Swiss tax deal
April 25, 2012The German cabinet has approved a proposed bill that would see German tax evaders in Switzerland pay up. According to the proposal, income earned illegally in Switzerland by Germans would be taxed at a rate of 21 to 41 percent, with the money going to German government coffers. The tax evaders would remain anonymous.
The law would come into effect on January 1, 2013, and would also see future capital gains taxed at a similar rate to those in Germany.
The German Finance Ministry defended its decision on Wednesday when it was heavily criticised by opposition parties.
"This is more than all Finance Ministers from the Social Democrats regarding tax evaders have ever accomplished," said the finance ministry's parliamentary undersecretary Steffen Kampeter, a member of the Christian Democrats, on Wednesday ahead of the cabinet session on tax evasion. "This agreement will ensure that Germans in Switzerland will be taxed as highly as they would be in Germany."
He added that in addition to the money flowing back to Germany, there would be new information that would act as a deterrent - such as cash flows of German tax evasion from Switzerland into other countries.
The opposition is determined to get the last word on the proposed law, saying they plan on using the state-controlled upper house of parliament, the Bundesrat, to block the measure. The Bundesrat does not share the same majority of Christian Democrat and Free Democrat politicians that the cabinet and lower house, or Bundestag, has.

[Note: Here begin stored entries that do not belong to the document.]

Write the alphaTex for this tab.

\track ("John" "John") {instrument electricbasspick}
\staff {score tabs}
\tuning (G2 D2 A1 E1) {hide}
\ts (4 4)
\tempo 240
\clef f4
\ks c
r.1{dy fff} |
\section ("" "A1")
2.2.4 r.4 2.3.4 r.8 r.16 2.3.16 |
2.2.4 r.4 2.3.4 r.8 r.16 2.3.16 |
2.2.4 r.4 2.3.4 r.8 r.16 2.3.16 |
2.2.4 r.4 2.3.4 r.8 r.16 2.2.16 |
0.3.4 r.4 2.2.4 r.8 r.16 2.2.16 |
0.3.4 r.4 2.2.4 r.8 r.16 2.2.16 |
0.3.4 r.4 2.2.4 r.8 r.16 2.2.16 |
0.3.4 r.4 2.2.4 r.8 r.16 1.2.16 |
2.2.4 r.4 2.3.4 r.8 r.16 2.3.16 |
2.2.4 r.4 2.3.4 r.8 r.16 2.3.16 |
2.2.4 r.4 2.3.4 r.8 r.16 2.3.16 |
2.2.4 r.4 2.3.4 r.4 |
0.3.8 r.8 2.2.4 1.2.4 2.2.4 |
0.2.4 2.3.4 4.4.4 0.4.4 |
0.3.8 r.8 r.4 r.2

"This agreement remains a gift for German tax evaders, who remain in the shadows," said the opposition Social Democrats fraction deputy Joachim Poss.
He said that the new law was a further example of a "finance policy without principle" that benefitted millionaires.
Finance Minister Wolfgang Schäuble estimates that 10 billion euros ($13.1 billion) could come from the one-off collection of tax income. It is estimated that between 130 and 150 billion euros are illegally being held in Swiss bank accounts.